(AVAILABLE RECORDS Opens)

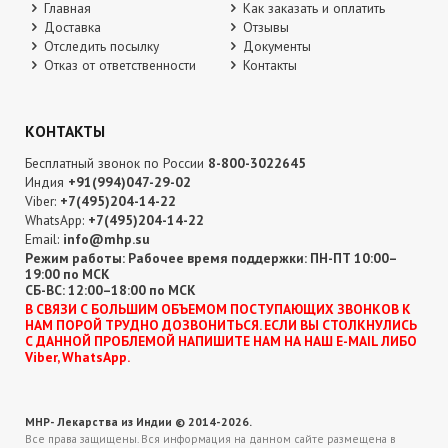
Главная
Как заказать и оплатить
Доставка
Отзывы
Отследить посылку
Документы
Отказ от ответственности
Контакты
КОНТАКТЫ
Бесплатный звонок по России
8-800-3022645
Индия
+91(994)047-29-02
Viber:
+7(495)204-14-22
WhatsApp:
+7(495)204-14-22
Email:
info@mhp.su
Режим работы: Рабочее время поддержки: ПН-ПТ 10:00–
19:00 по МСК
СБ-ВС: 12:00–18:00 по МСК
В CВЯЗИ С БОЛЬШИМ ОБЪЕМОМ ПОСТУПАЮЩИХ ЗВОНКОВ К
НАМ ПОРОЙ ТРУДНО ДОЗВОНИТЬСЯ. ЕСЛИ ВЫ СТОЛКНУЛИСЬ
С ДАННОЙ ПРОБЛЕМОЙ НАПИШИТЕ НАМ НА НАШ E-MAIL ЛИБО
Viber, WhatsApp.
MHP- Лекарства из Индии © 2014-2026.
Все права защищены. Вся информация на данном сайте размещена в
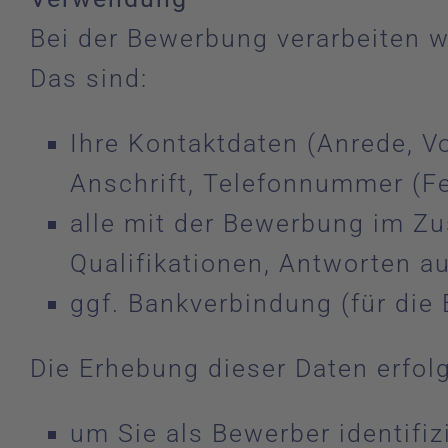
Bei der Bewerbung verarbeiten w
Das sind:
Ihre Kontaktdaten (Anrede, V
Anschrift, Telefonnummer (Fe
alle mit der Bewerbung im Z
Qualifikationen, Antworten au
ggf. Bankverbindung (für die 
Die Erhebung dieser Daten erfolg
um Sie als Bewerber identifi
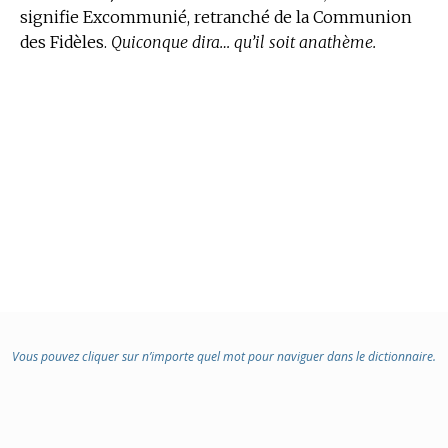
signifie Excommunié, retranché de la Communion
des Fidèles.
Quiconque dira… qu’il soit anathème.
Vous pouvez cliquer sur n’importe quel mot pour naviguer dans le dictionnaire.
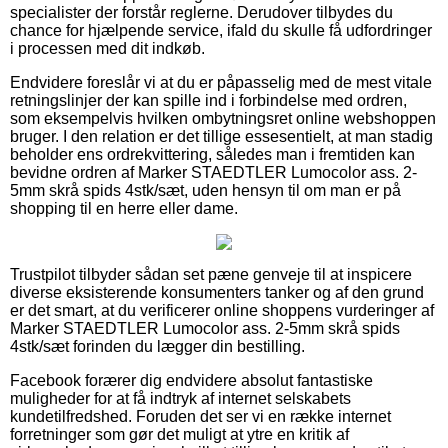
specialister der forstår reglerne. Derudover tilbydes du
chance for hjælpende service, ifald du skulle få udfordringer
i processen med dit indkøb.
Endvidere foreslår vi at du er påpasselig med de mest vitale
retningslinjer der kan spille ind i forbindelse med ordren,
som eksempelvis hvilken ombytningsret online webshoppen
bruger. I den relation er det tillige essesentielt, at man stadig
beholder ens ordrekvittering, således man i fremtiden kan
bevidne ordren af Marker STAEDTLER Lumocolor ass. 2-
5mm skrå spids 4stk/sæt, uden hensyn til om man er på
shopping til en herre eller dame.
Trustpilot tilbyder sådan set pæne genveje til at inspicere
diverse eksisterende konsumenters tanker og af den grund
er det smart, at du verificerer online shoppens vurderinger af
Marker STAEDTLER Lumocolor ass. 2-5mm skrå spids
4stk/sæt forinden du lægger din bestilling.
Facebook forærer dig endvidere absolut fantastiske
muligheder for at få indtryk af internet selskabets
kundetilfredshed. Foruden det ser vi en række internet
forretninger som gør det muligt at ytre en kritik af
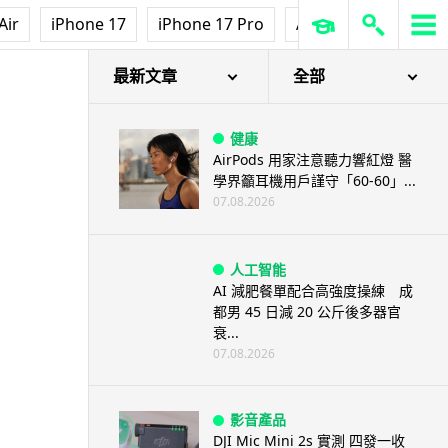
Air
iPhone 17
iPhone 17 Pro
AirPods Pro 3
Ap
最新文章
全部
健康
AirPods 用家注意聽力響紅燈 醫
學界籲耳機用戶謹守「60-60」...
07.08.2026
人工智能
AI 減肥餐單配合高強度操練 成
都男 45 日減 20 公斤後多器官
衰...
07.08.2026
影音產品
DJI Mic Mini 2s 實測 四發一收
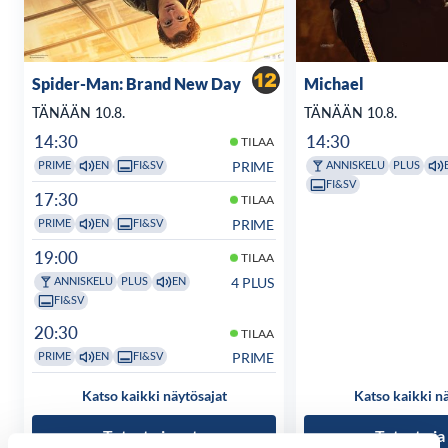
Spider-Man: Brand New Day
Michael
TÄNÄÄN 10.8.
TÄNÄÄN 10.8.
14:30
14:30
TILAA
PRIME
PRIME
EN
FI&SV
ANNISKELU
PLUS
FI&SV
17:30
TILAA
PRIME
PRIME
EN
FI&SV
19:00
TILAA
4 PLUS
ANNISKELU
PLUS
EN
FI&SV
20:30
TILAA
PRIME
PRIME
EN
FI&SV
Katso kaikki näytösajat
Katso kaikki n
Tutustu ja osta
Tutustu ja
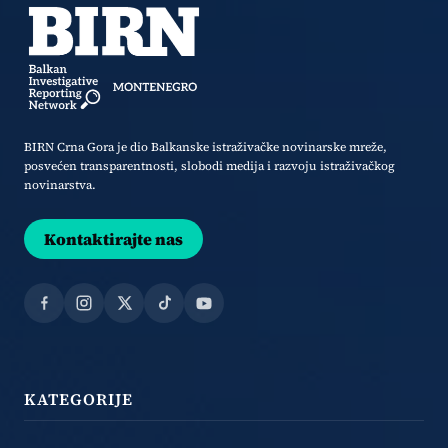
BIRN Crna Gora je dio Balkanske istraživačke novinarske mreže,
posvećen transparentnosti, slobodi medija i razvoju istraživačkog
novinarstva.
Kontaktirajte nas
Facebook
Instagram
X
TikTok
YouTube
KATEGORIJE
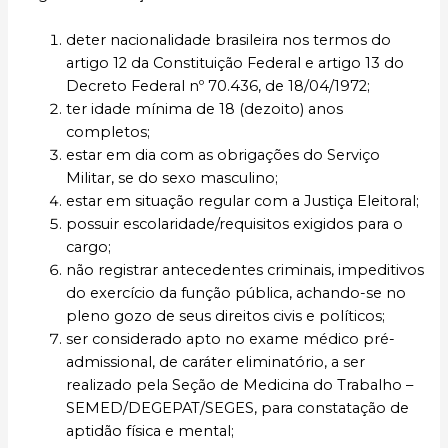
deter nacionalidade brasileira nos termos do
artigo 12 da Constituição Federal e artigo 13 do
Decreto Federal nº 70.436, de 18/04/1972;
ter idade mínima de 18 (dezoito) anos
completos;
estar em dia com as obrigações do Serviço
Militar, se do sexo masculino;
estar em situação regular com a Justiça Eleitoral;
possuir escolaridade/requisitos exigidos para o
cargo;
não registrar antecedentes criminais, impeditivos
do exercício da função pública, achando-se no
pleno gozo de seus direitos civis e políticos;
ser considerado apto no exame médico pré-
admissional, de caráter eliminatório, a ser
realizado pela Seção de Medicina do Trabalho –
SEMED/DEGEPAT/SEGES, para constatação de
aptidão física e mental;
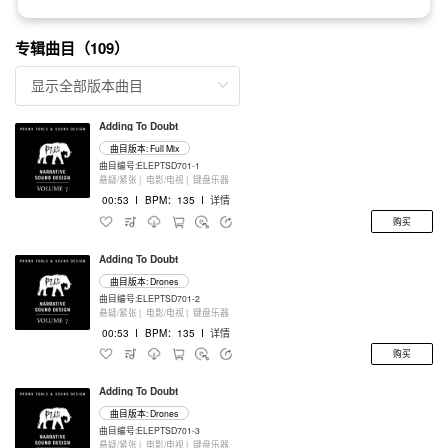
专辑曲目（109）
Adding To Doubt
曲目版本: Full Mix
曲目编号:ELEPTSD701-1
悬疑/紧张 |
电影/电视 |
键盘乐器
00:53
I
BPM：135
I
详情
购买
Adding To Doubt
曲目版本: Drones
曲目编号:ELEPTSD701-2
悬疑/紧张 |
电影/电视 |
键盘乐器
00:53
I
BPM：135
I
详情
购买
Adding To Doubt
曲目版本: Drones
曲目编号:ELEPTSD701-3
悬疑/紧张 |
电影/电视 |
键盘乐器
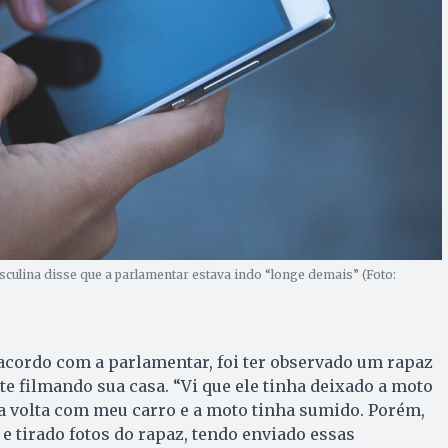
ulina disse que a parlamentar estava indo “longe demais” (Foto:
 acordo com a parlamentar, foi ter observado um rapaz
e filmando sua casa. “Vi que ele tinha deixado a moto
 a volta com meu carro e a moto tinha sumido. Porém,
 e tirado fotos do rapaz, tendo enviado essas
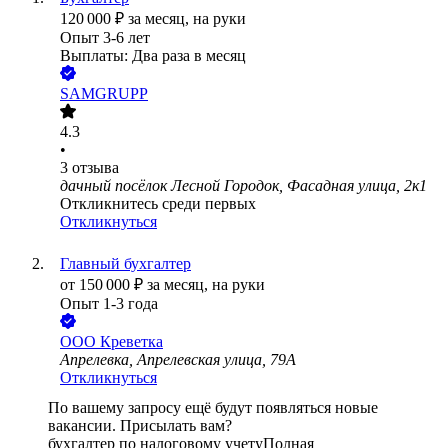
120 000
₽
за месяц,
на руки
Опыт 3-6 лет
Выплаты: Два раза в месяц
SAMGRUPP
4.3
•
3
отзыва
дачный посёлок Лесной Городок, Фасадная улица, 2к1
Откликнитесь среди первых
Откликнуться
Главный бухгалтер
от
150 000
₽
за месяц,
на руки
Опыт 1-3 года
ООО
Креветка
Апрелевка, Апрелевская улица, 79А
Откликнуться
По вашему запросу ещё будут появляться новые
вакансии. Присылать вам?
бухгалтер по налоговому учету
Полная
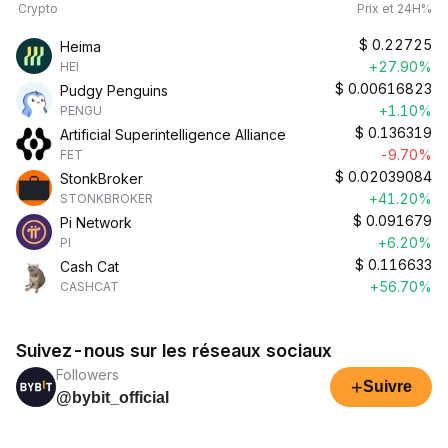
Crypto
Prix et 24H%
$
0.22725
Heima
+27.90%
HEI
$
0.00616823
Pudgy Penguins
+1.10%
PENGU
$
0.136319
Artificial Superintelligence Alliance
-9.70%
FET
$
0.02039084
StonkBroker
+41.20%
STONKBROKER
$
0.091679
Pi Network
+6.20%
PI
$
0.116633
Cash Cat
+56.70%
CASHCAT
Suivez-nous sur les réseaux sociaux
Followers
+
Suivre
@bybit_official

(AVAILABLE RECORDS Closes)

TO-DO ITEM -> Search the data for "moto" and list every line in which it occurs.

EXERCISE RESPONSE ->
e filmando sua casa. “Vi que ele tinha deixado a moto
 a volta com meu carro e a moto tinha sumido. Porém,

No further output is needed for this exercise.